--- Provided entries Enclosed Below ---

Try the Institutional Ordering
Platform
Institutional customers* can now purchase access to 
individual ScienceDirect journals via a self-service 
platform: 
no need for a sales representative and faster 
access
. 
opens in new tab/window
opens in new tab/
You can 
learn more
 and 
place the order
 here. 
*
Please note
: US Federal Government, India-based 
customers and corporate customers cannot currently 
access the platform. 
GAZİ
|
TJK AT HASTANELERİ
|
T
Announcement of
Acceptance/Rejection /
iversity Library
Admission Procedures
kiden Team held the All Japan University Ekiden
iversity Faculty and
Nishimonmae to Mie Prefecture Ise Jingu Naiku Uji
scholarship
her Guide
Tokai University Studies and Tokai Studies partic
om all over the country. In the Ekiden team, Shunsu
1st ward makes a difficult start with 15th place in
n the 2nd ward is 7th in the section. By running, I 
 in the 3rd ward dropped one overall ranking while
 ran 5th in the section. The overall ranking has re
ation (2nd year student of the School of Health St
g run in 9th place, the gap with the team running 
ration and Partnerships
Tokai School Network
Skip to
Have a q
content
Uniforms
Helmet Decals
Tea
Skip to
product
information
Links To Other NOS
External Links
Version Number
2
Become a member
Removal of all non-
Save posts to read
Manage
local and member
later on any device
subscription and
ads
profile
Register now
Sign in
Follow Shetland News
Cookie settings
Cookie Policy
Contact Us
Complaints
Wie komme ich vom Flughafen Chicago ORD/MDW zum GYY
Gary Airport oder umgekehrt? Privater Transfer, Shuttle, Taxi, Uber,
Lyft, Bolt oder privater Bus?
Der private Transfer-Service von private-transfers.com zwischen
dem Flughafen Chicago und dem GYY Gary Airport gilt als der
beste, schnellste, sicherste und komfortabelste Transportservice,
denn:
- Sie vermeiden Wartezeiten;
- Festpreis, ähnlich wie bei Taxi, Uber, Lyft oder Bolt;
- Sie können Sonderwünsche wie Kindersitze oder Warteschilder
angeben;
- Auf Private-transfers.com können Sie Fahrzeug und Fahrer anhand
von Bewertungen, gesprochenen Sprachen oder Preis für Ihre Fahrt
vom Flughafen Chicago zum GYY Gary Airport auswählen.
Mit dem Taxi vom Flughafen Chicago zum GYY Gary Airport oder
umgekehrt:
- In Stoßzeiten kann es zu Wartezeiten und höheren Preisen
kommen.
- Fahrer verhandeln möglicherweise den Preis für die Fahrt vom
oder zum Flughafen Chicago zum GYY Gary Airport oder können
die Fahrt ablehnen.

--- End of Enclosed Provided entries ---

Instructions to follow
Please count the lines above that hold the string "Flughafen" and reply with the number alone.

Task solution
5